Maybe our faith completely changes. Maybe some subtleties of our doctrine are less important to us than they were in adolescence. Parents can struggle to see their teaching and guidance as a springboard for their child. As they grow older, ideological changes can create major tensions in family relationships.

My faith is not going to look identical to my parents’ faith. This was no more obvious by the fact of my theological realizations surrounding my sexuality. My perspective on sexuality looks different than my parents. In fact, for a time, the acceptance of my sexuality was in direct conflict with their viewpoints. I moved to Arizona and had experiences of my own that helped formulate my faith into something that looks different than theirs.

Fortunately, this diversity is something that we can revel in if we choose.

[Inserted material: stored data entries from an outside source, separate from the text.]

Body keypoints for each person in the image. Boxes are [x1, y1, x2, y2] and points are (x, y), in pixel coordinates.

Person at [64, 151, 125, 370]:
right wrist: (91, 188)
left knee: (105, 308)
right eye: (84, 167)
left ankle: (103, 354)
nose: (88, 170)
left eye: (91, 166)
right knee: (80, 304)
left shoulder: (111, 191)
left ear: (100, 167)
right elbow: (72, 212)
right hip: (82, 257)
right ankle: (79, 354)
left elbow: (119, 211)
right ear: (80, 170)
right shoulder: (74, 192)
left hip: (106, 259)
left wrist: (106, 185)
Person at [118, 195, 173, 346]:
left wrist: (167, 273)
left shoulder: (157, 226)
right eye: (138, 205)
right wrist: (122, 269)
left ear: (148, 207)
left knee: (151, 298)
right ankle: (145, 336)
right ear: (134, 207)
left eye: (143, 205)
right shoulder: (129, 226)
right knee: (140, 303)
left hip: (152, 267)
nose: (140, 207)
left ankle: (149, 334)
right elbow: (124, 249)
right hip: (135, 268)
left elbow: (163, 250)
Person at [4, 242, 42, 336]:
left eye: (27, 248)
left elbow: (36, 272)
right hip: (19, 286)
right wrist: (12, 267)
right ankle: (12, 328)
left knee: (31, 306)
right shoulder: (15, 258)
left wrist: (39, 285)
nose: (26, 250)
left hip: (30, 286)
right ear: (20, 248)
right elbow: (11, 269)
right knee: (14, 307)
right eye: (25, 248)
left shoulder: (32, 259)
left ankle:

Your Actions Affect Your Parents' Honor

Perhaps the most challenging idea is the notion that, for the rest of our lives, our actions will directly affect our parents’ honor. My mother illustrated this struggle quite well. Parents raise their kids and they desperately hope that their child does their absolute best. Parents want to be proud of their kids. So, each and every action that their kid makes in life has a direct impact on the honor a parent experiences.

The acceptance of my sexuality was so hard for my parents. For years, they felt that they couldn't process the matter with those around them out of fear that it would reflect poorly on their parenting. I'm not sure I blame them, but this pains me to relive.

I've seen parents find their own identity in the accomplishments of their children's. I've even seen it so bad that parents lose their own identity as a result. To a parent, nearly everything a child does is a reflection of the honor a parent feels. Thinking about it, I'm not sure people would have children if this wasn't the case! Yet, this is also a tough fact, and I’ve seen many parents crumble as their children make decisions that reflect poorly on parents.